The dictionary, in our opinion, is small for the problem being solved. Half of the vocabulary consists of the words required to parse the sentence. The second half is closely related to what can be sent by e-mail as an attachment. In this case, only the most popular words related to electronic attachments were included in the dictionary. There are no words like HOME, GIRL, CAR, WORLD, PEACE in the dictionary.

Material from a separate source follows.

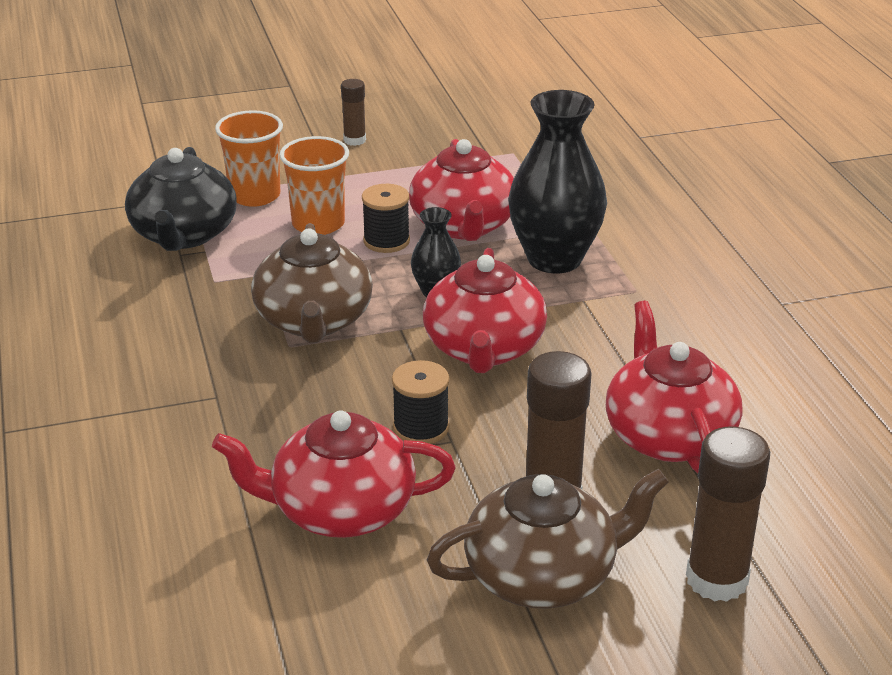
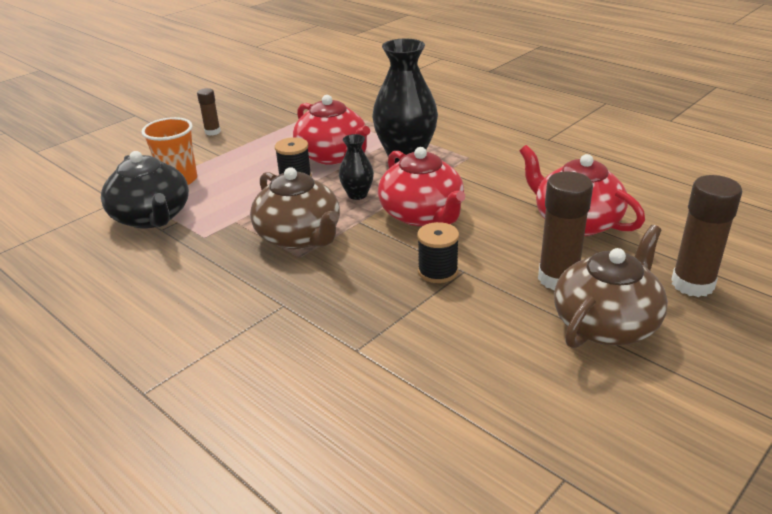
camera: 30 degrees left, 0 degrees up
(318, 224) = (240, 182): orange cup -> none
(340, 510) = (446, 340): red teapot -> none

Therefore, "ATTACHED GARAGE" and "ATTACHED STATEMENT" for the analyzer are exactly the same half unknown phrase.
The analyzer allows quite a few false positives of both first order (reacting to innocuous phrases) and second order false positives (without triggering phrases like “THIS EMAIL CONTAINS AN IMPORTANT ATTACHMENT”).

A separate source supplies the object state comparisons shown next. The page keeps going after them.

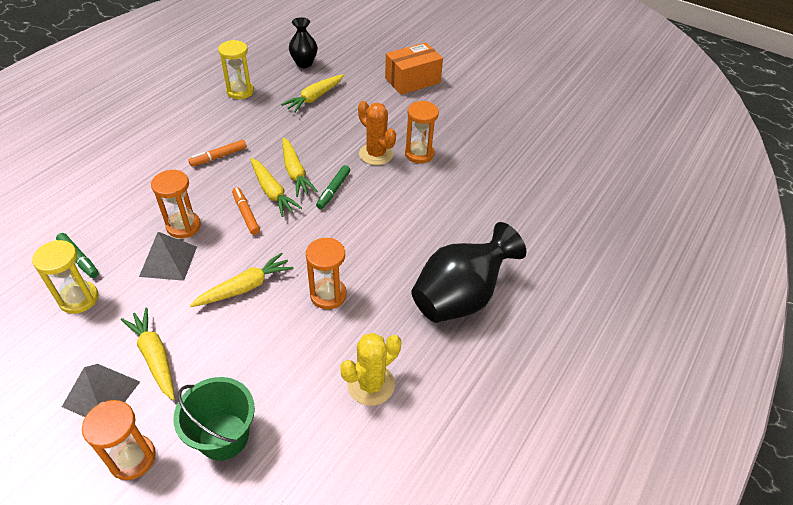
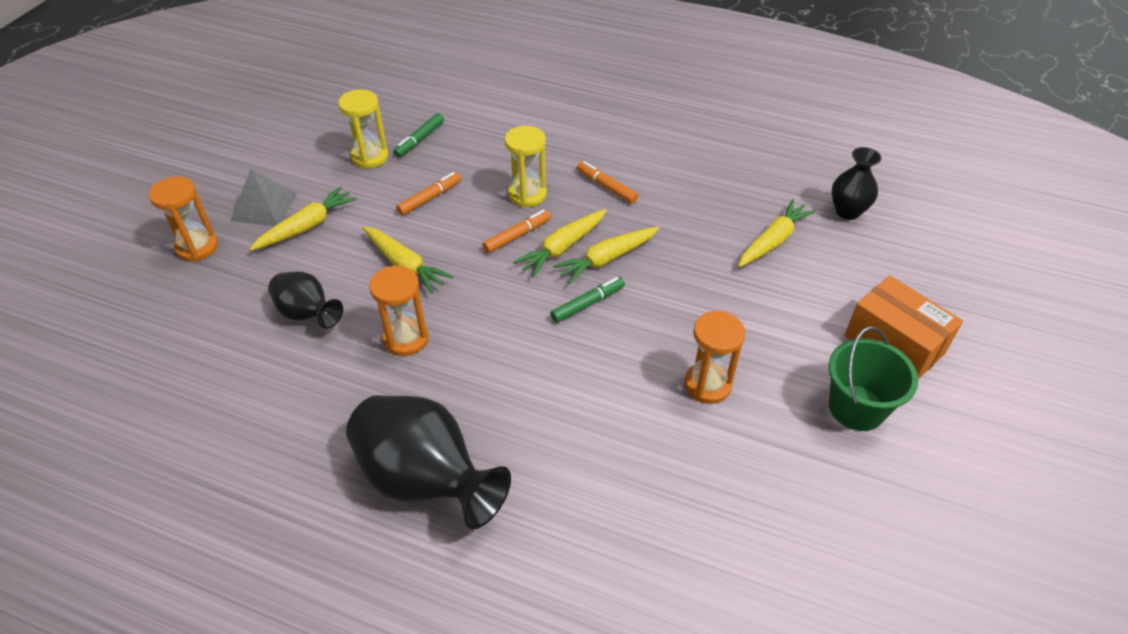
camera: 80 degrees right, 0 degrees up
(168, 261) = (430, 198): grey pyramid -> orange marker
(183, 226) = (483, 193): orange hourglass -> none
(223, 436) = (217, 300): green bucket -> green bucket (856, 408)
(240, 91) = (742, 169): yellow hourglass -> yellow hourglass (527, 195)
(274, 360) = (308, 314): none -> black vase
(314, 98) = (773, 241): yellow carrot -> yellow carrot turned 105 degrees clockwise
(333, 190) = (587, 304): green marker -> green marker turned 135 degrees clockwise
(371, 384) = (280, 406): yellow cactus -> none
(376, 154) = (682, 333): orange cactus -> none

If we compare the algorithm used with a primitive search for keywords, then their results are quite comparable. Why did Microsoft choose such a difficult path and wrote a thousand times more code for a not very important task?
Is Google to blame?
Attachment Reminder appeared in Gmail in 2010 (before that, he had been in Gmail Labs for two years). A similar feature appeared in HotMail (now Outlook.com) a year later. The rivalry between the two giants manifests itself even in small things. And if Google did something “just”, then Microsoft will do it cool to smile condescendingly.
In 2009, a German technical university published an article
“Learning to Recognize Missing E-mail Attachments” , which provided data on the superiority of the learning algorithms over the static keyword method. Perhaps it was she who put the idea in Microsoft to create a "smart" Attachments Reminder. Microsoft has a huge database of letters, the result of technology can be used on Outlook.Com, and in Microsoft Outlook, and probably even in mobile applications.
This is how Attachment Reminders worked on some test phrases in Microsoft Outlook 2013 and popular online services (Yes — the warning was green — the system was not mistaken):

For this mini-test can not confidently argue about the algorithms used. But you can reasonably assume that Gmail uses the primitive method of static keywords. It clearly works on the phrase "I HAVE ATTACHED" and "IS ATTACHED", regardless of semantics and syntax. Outlook.com also works on this method, but it works on a larger number of key phrases than Gmail. Apparently, the advanced technologies used in Microsoft Outlook 2013 have not yet reached him.
And only Microsoft Outlook 2013 demonstrates an attempt to analyze the text. But doing this is not always successful. And in the attached mini-test, he did not become a confident leader. By increasing the dictionary (at times), you can probably achieve a significant improvement in the quality of the algorithm.
But in terms of practical application, the method of static keywords with the ability to be set by the user will most likely provide better protection, since e-mails often use abbreviations of speech and words, professional jargon, correspondence is conducted in some context and therefore full text analysis is difficult. .
But, in any case, Microsoft made a cool unusual thing, which was very interesting to learn. Let's see what it will be in a few years! We also studied the version of MSFAD.DLL dated July 16, 2014, which was released as part of the update KB2883094 (the latest available at the time of this writing). In the new version, the dictionary and data for parsing have not changed, and the algorithms have not changed either. It was just a bugfix. So active work at Microsoft on Attachments Reminder recently, apparently not being. And the real update has to wait very soon.